What is health literacy, and why is it important? In a time of mixed messages and mass panic, how can healthcare organizations inform and protect the public in a clear and concise manner with good readability?
Why are health literacy and readability important during the Coronavirus outbreak?
Health literacy is important in healthcare because organizations need to help the public make informed health decisions. Good readability helps with comprehension - being well-informed means being more involved in your own care.
We need only look at a Google Trends chart for the spikes in the last couple of months to know people are frantically searching for how they can safeguard themselves and others.
Readability has a solid place in healthcare, with doctors being advised to avoid jargon in their correspondence being just one example.
Quite simply, if the general public can’t understand healthcare information, they don’t know where to turn - resources seem to conflict, and it’s hard to trust medical advice which is alienating.
This is definitely apparent in the Coronavirus outbreak. It’s everywhere we turn. It’s difficult to know what is sensationalism and what is a genuine cause for concern. It’s also difficult to know what advice to follow.

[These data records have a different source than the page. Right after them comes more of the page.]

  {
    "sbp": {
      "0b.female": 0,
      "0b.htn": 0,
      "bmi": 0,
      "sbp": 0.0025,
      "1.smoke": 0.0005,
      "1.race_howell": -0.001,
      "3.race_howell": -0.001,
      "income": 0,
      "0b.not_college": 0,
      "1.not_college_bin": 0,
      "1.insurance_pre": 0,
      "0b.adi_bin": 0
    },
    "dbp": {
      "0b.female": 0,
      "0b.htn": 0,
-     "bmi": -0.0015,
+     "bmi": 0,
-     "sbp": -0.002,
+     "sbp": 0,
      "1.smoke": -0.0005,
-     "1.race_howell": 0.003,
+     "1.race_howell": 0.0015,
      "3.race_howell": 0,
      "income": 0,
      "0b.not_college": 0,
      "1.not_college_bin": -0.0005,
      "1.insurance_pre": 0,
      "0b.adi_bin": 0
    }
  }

How does ‘the internet of things’ affect healthcare information?
Healthcare organizations face the challenge of cutting through the noise. Because there’s a plethora of information out there compared to traditional media, they more than ever need to be clear, concise and readable.
It’s a challenge everybody faces - if you can’t cut through the noise, how can a reader trust you as their go-to resource? It’s no different for healthcare professionals.

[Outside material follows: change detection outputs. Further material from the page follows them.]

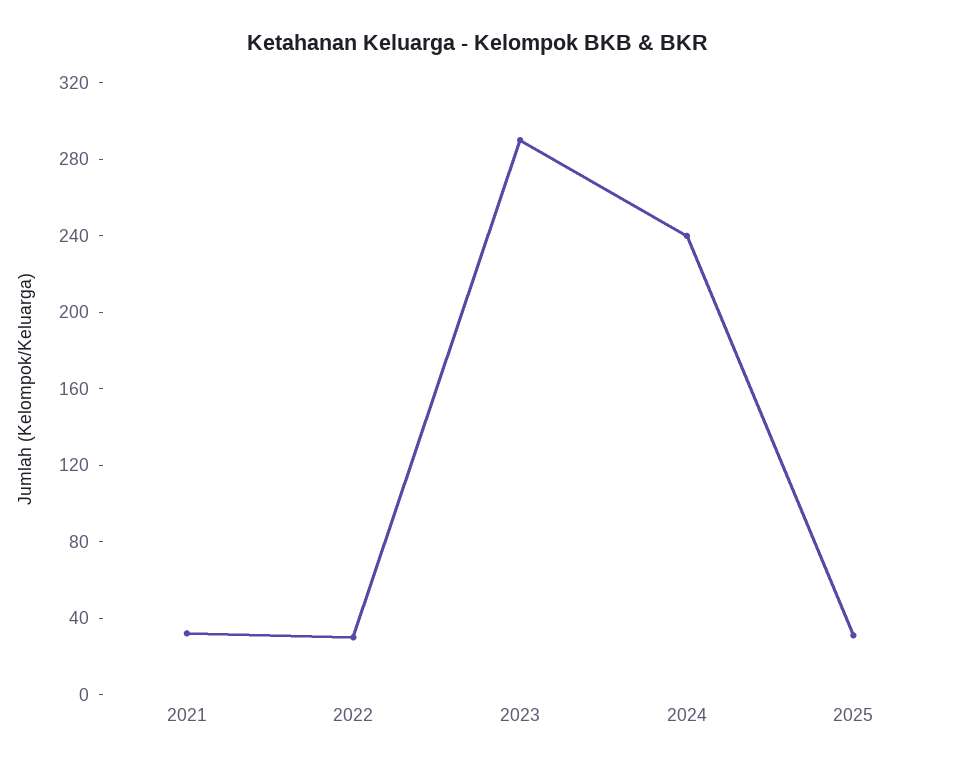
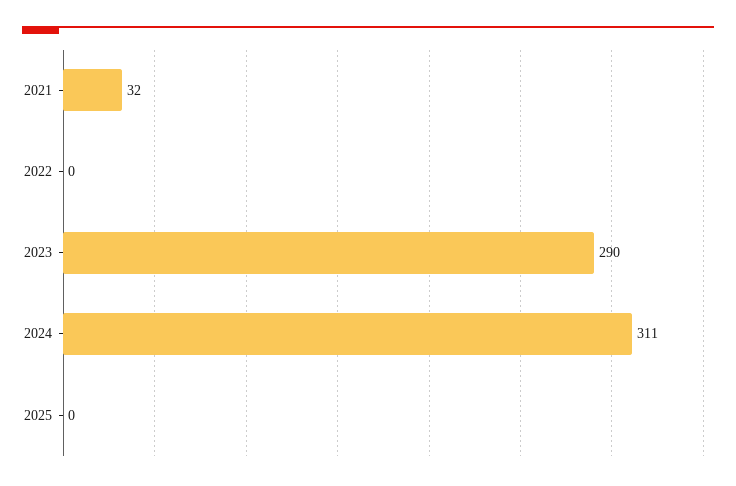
  {
    "2021": 32,
-   "2022": 30,
+   "2022": 0,
    "2023": 290,
-   "2024": 240,
+   "2024": 311,
-   "2025": 30
+   "2025": 0
  }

The searcher has a clear goal in mind when asking how they can protect themselves from Coronavirus. So if they can’t find the answer they’re looking for quickly, they may get frustrated and look to somebody else for the answer.
And if you’re an organization with a heavy responsibility - such as WHO - you’re going to want to be the clearest resource available.
How do Coronavirus resources rank for readability?
As shown in the Google Trends report, we based our results on the search term ‘how to prevent Coronavirus’. It’s certainly the question on everybody’s minds and we wanted to know who spells it out the most straightforwardly.
Readable rating: A
What do they do right?: WHO has been a great resource during this outbreak, for its direct approach to public information.
A key part of being direct is using the active voice. The Readable analysis shows that this WHO webpage contains zero instances of passive voice. By avoiding the passive voice, WHO can take a no-nonsense approach to inform the public.
Their tone is on the formal side, which works for this kind of communication. The reader doesn’t want them to be chatty, they just want them to straightforwardly tell them how to stay clean and healthy.
2 | CDC, ‘Steps to Prevent Illness’
Readable rating: A
What do they do right?: Readable analysis for readability shows CDC only use 1% passive voice in this article. They also maintain a neutral tone, which is more helpful to the general public than a negative, alarmist tone. A negative tone could reduce the effectiveness of the information. There’s already enough panic in the news headlines.
Similarly to WHO, CDC maintains a slightly formal tone, communicating with the public clearly and portraying a trustworthy image.
Readable rating: B
What do they do right?: Readable shows that this webpage should be readable for 97% of the addressable audience, which equates to approximately 82% of the general public.
Healthline also uses another great example of direct language - keeping an eye on their adverb use. This page contains only 2% adverbs. Using too many adverbs can slow down the pace of a text and make it less memorable. Being judicious in our adverb choices can make us all better writers and communicators.
Readability best practices for COVID-19
In a climate of panic and misinformation, it’s even more important than usual to use plain language and clear communication. The recommended Flesch Kincaid grade level for health information is below grade 8. When health information exceeds this, comprehension is reduced.
Being clear, concise and readable allows us to communicate advice effectively. There are several reasons why Google has ranked these resources highly - readability is an important part of the puzzle.
Clearly stating the symptoms, risk factors and preventative measures cuts through the noise and mixed messages we’re seeing every day on this topic.